Source »
• • • • •
Was he converting a general portion of the population? Was he going for the lowest end, the poor, the destitute, the ones who we usually associate Christianity with in the West? There's not really a clear answer to that, and it remains not only a historical sticking point but a cultural sticking point between St. Thomas Christians, where clearly the elites believe that yes, Thomas came here for the poor, for the working class, for the people who really are desperate for the Gospel to be here, straight from Matthew's Gospel itself, blessed are the poor. That is his purpose.
That was his social mission. That is part of his ministry, but there is pushback to that. I wanna touch on a couple of things that you brought up. One being, have you ever heard of liberation theology? Oh, yeah.
I'm familiar with liberation theology. Yeah. That is, that kind of reminds me of it a little bit because I feel like, you know, it's a little bit more geared towards the poor as in, you know, being the ones that Christ is saving and not about the gospel being spread equally to all men, but almost targeting the oppressed. And, I mean, I'm I'm not an advocate for liberation theology, but the distinctions between, you know, these groups when it in terms of, like, monetary wealth or lack thereof, it definitely does make me think of a little bit of that. Like, when you start kind of tying the gospel message to a specific cast within India.
• • • • •
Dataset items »

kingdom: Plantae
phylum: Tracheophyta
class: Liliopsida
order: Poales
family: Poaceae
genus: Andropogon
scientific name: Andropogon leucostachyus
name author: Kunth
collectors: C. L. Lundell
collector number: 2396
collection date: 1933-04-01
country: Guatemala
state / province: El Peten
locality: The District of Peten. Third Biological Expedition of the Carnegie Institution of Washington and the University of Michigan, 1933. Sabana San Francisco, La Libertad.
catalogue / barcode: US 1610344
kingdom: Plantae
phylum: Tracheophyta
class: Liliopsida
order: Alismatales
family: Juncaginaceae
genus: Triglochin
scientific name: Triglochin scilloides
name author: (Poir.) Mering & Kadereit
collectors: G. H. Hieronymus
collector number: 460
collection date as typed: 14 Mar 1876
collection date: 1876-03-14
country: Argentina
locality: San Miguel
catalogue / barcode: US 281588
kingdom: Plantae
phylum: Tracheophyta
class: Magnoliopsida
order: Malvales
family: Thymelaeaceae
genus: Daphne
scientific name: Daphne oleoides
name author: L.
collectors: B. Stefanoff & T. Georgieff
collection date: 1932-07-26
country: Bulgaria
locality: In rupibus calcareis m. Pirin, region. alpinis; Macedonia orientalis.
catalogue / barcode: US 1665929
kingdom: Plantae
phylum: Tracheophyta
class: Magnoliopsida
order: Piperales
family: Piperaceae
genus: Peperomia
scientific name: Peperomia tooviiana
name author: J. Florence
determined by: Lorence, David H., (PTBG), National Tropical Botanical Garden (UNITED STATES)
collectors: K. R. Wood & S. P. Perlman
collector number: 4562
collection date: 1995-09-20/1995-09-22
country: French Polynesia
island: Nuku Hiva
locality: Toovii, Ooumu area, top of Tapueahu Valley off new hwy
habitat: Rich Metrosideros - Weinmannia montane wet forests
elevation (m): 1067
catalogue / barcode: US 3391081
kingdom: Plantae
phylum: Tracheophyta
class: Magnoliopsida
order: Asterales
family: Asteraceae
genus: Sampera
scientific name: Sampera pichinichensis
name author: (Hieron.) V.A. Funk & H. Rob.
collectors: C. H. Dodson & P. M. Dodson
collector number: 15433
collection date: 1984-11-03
• • • • •
Exercise tasks »
**A)** Reproduce the passage of the conversation about St. Thomas Christians from "Was he converting" to "is his purpose.".
**B)** In the conversation about St. Thomas Christians, which Gospel passage is cited as the basis for the elites' view of Thomas's purpose?
**C)** Carry the conversation about St. Thomas Christians forward from its last line.

Answers to the exercise »
**A)**
Was he converting a general portion of the population? Was he going for the lowest end, the poor, the destitute, the ones who we usually associate Christianity with in the West? There's not really a clear answer to that, and it remains not only a historical sticking point but a cultural sticking point between St. Thomas Christians, where clearly the elites believe that yes, Thomas came here for the poor, for the working class, for the people who really are desperate for the Gospel to be here, straight from Matthew's Gospel itself, blessed are the poor. That is his purpose.

**B)** Matthew's Gospel, with the words "blessed are the poor."

**C)**
And I do find that very fascinating to think about that that there may be a little bit of, a hostility there between between the classes because I think a caste system system is definitely for a foreign concept to us. The other thing I wanted to mention was you said that the some of the Saint Thomas Christians kind of geared more towards the east and about how the liturgical practices more in the west do not seem to have any form of song or dances associated with it and how that's like distinctive specifically to the Saint Thomas Christians. Did some of that bleed over into any sort of eastern churches or the Orthodox church? So churches do usually have some kind of relationship. The closest relationship that Saint Thomas Christians have is to Syriac Christianity.
So, like, the names of the ones that are in union with Rome, the the Syrio Malabar, the Syrio Malankar, their tradition is heavily Syriac. It does kind of blur the line historically, too. So, Thomas came to India in the 1st century, but then about 2 or 3 centuries later we have this historical personality, a Thomas of Cana. We don't know exactly what that surname is supposed to be, but he came with a large group of Syriac refugees to southern India who then settled the region, and there's not really a lot of information about this event. We can clearly see it happening, we can see it linguistically in the language that's being slowly pervasive in southern India, but also in the tradition that there's just no outside documentation.
This is a later tradition, probably from like the 8th or 9th century. And it also blurs the line because now we have 2 St. Thomases that are coming in that are doing very similar things. And so, are we making any attributional errors historically? Like in southern India, it's claimed that St.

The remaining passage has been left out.